The Bristol Night Race always has an electric vibe to it, but is that vibe heightened with it being a cutoff race to make the Round of 12?
“The vibe at the Bristol Night Race is always over the top. It’s always a great event. You really never know what to expect at the Bristol Night Race. It can go completely smoothly or it can be complete chaos. Usually, it’s somewhere in between those two and you just have an exciting night. Bristol is intense every lap. There’s just a lot happening every single corner to make good lap times at Bristol. There’s always something happening in front of you, so you try and look as far ahead as you can to keep yourself out of trouble. But the best way to keep yourself out of trouble at Bristol is to be on offense and going forward, so hopefully we can do that.”

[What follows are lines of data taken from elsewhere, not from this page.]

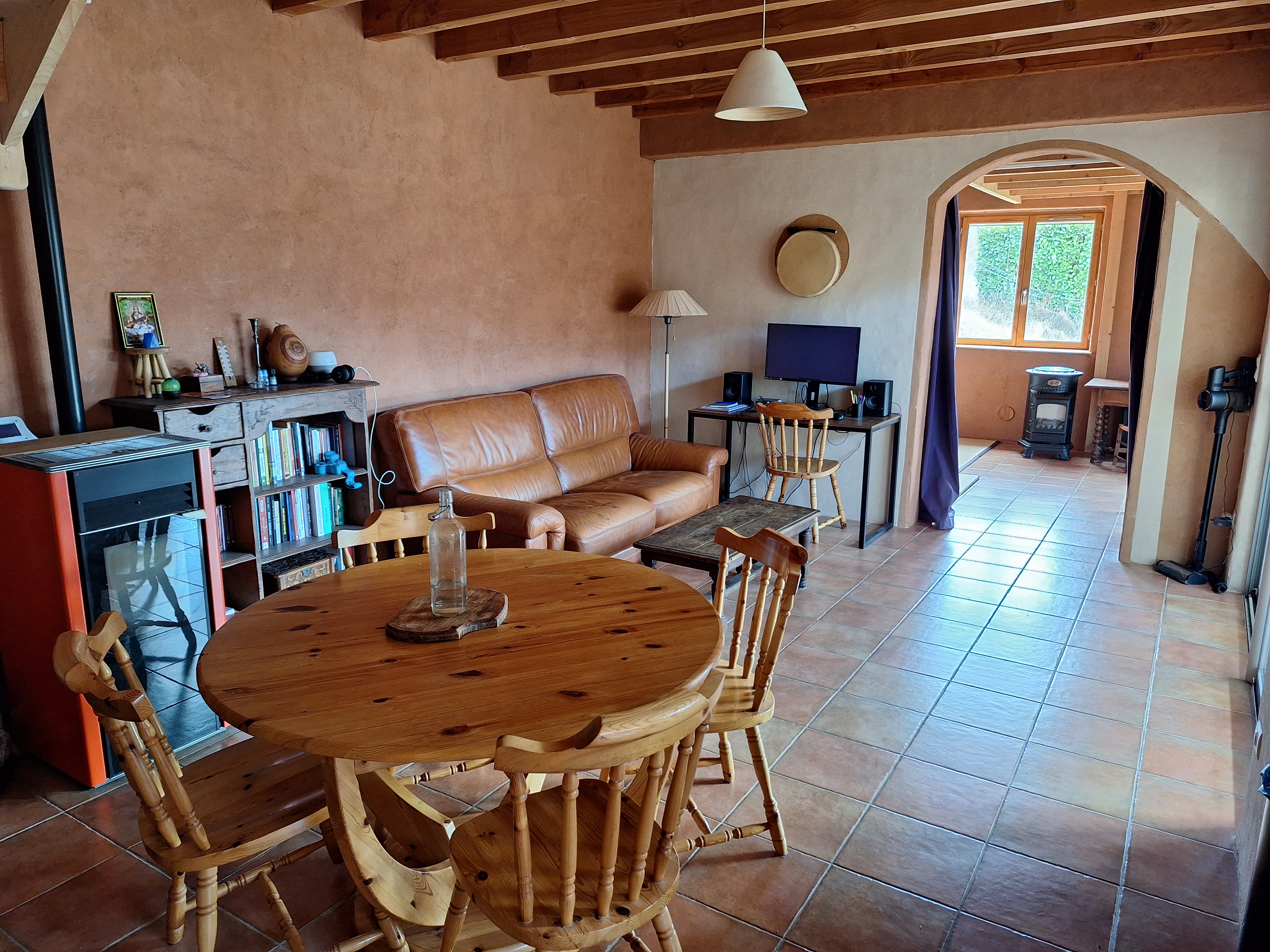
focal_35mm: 23
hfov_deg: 73.9
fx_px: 844
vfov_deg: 58.9
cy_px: 476
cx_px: 635
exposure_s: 1/50
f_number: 1.8
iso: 250
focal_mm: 5.54
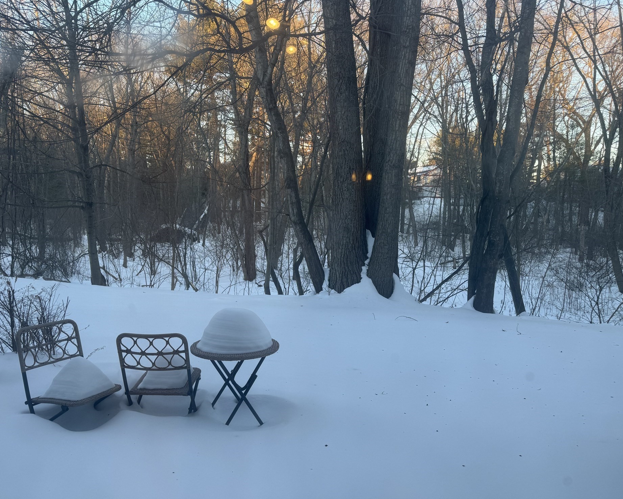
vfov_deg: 54.9
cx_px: 303
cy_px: 240
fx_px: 479
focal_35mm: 26
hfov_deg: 66.0
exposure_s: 1/154
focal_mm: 6.76
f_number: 1.78
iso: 64
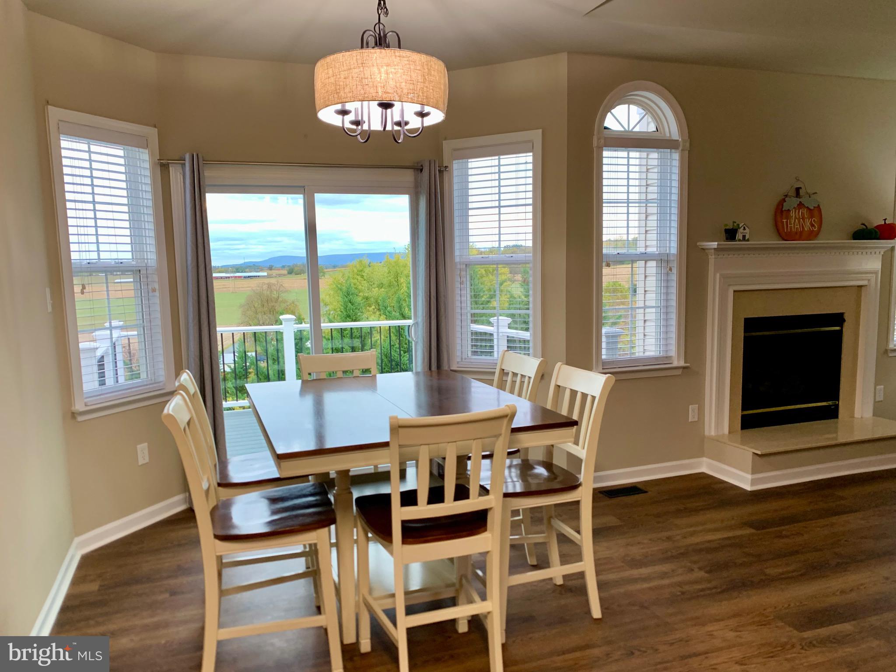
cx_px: 448
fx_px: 673
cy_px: 336
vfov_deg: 53.1
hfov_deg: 67.3
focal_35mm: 26
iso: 100
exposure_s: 1/60
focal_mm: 4.25
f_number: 1.8
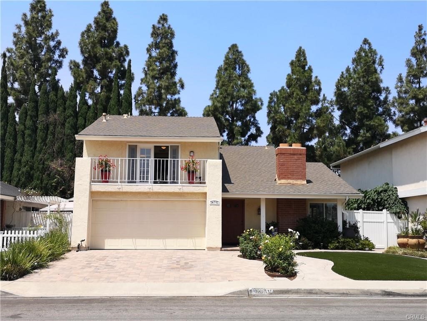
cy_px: 160
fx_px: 530
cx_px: 214
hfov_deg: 43.9
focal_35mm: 43
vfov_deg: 33.6
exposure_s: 3
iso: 50
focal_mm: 5.58
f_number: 1.8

Bristol is fast and loud. That means entertainment for the fans, but it can pose problems when it comes to communicating with your crew chief. How do you handle that aspect of Bristol?
“Bristol is definitely loud and hard for the teams to hear. One of the hardest things at Bristol is just to see what’s going on. I have crashed at Bristol and gone back to watch it on TV and you’re like, ‘What in the hell were you doing? You just ran into four or five cars that have been sitting there for two seconds.’ But, Bristol is a very demanding racetrack. It’s very hard because things happen so fast, communication is hard. It’s easy to make a mistake or pile into a wreck. It’s easy to wreck somebody or to get into a fight. It’s easy to do a lot of things because there is just so much happening. It’s a tough place to race, to put it all together, and it’s mentally and physically exhausting.”

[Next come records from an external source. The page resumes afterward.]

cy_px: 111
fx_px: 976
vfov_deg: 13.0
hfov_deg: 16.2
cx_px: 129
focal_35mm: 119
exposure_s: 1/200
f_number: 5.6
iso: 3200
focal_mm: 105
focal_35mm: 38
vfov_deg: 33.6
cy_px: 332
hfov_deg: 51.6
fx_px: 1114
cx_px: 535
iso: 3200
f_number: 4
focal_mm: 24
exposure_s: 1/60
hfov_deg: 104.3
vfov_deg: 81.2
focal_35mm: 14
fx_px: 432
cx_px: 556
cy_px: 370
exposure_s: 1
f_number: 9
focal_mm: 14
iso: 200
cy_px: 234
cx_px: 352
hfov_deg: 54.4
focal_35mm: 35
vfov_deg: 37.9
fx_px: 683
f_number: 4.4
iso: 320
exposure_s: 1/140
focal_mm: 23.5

Bristol marks the second short-track race in as many weeks. When it comes to short-track etiquette – what’s OK and what isn’t in this day and age?
“It depends on how mad you are. I think a lot of that just depends on the situation. When you’re not running well, there’s a lot more that’s OK in your mind because the day’s screwed up anyway and you feel like you want to run into somebody just to take your aggression out on the day. A lot of that just depends on who you’re racing and how that guy’s raced you that day, if you’ve had trouble and you’re trying to get back to the front and it’s late in the race, or at the end of a stage – it’s just different things at different times that are OK. In the end, it’s just like every other race, you’ve got to somehow be able to get to the finish with the best result you can get that day.”
Where did you learn short-track etiquette, and is it still applicable today?
“It’s applicable, and a lot of times there are still a lot of guys who don’t apply it and they wind up getting themselves in trouble – tearing their cars up and putting themselves in a bad spot. I think part of our success is being able to race like that when we need to race like that and understanding how that works. In my book, it’s just being smart. In today’s day and age, a lot of it is just go as hard as you can go and screw the other guy. In the end, there are a lot of guys who think that way, but there are a lot of guys who tear their stuff up, too. So, it’s a fine line, but you have to go on the restarts in today’s world. You have to just throw caution to the wind on the restarts because that’s when most of it happens. Once we get strung out and get to the racing part of it, that’s usually when you have to apply some of that and there is some give-and-take. But on the restarts, I would say all those rules go out the window because of how important the restarts are in today’s world.”
Who were the elder statesmen you learned from when you started racing in the NASCAR Cup Series?
“A lot of that I would credit to Richard Childress just because of the fact he put so much emphasis on finishing races. I think most of that comes from the RCR mentality when I started of you have to finish the race, no matter what the cost or what you have to do, you have to finish the race.”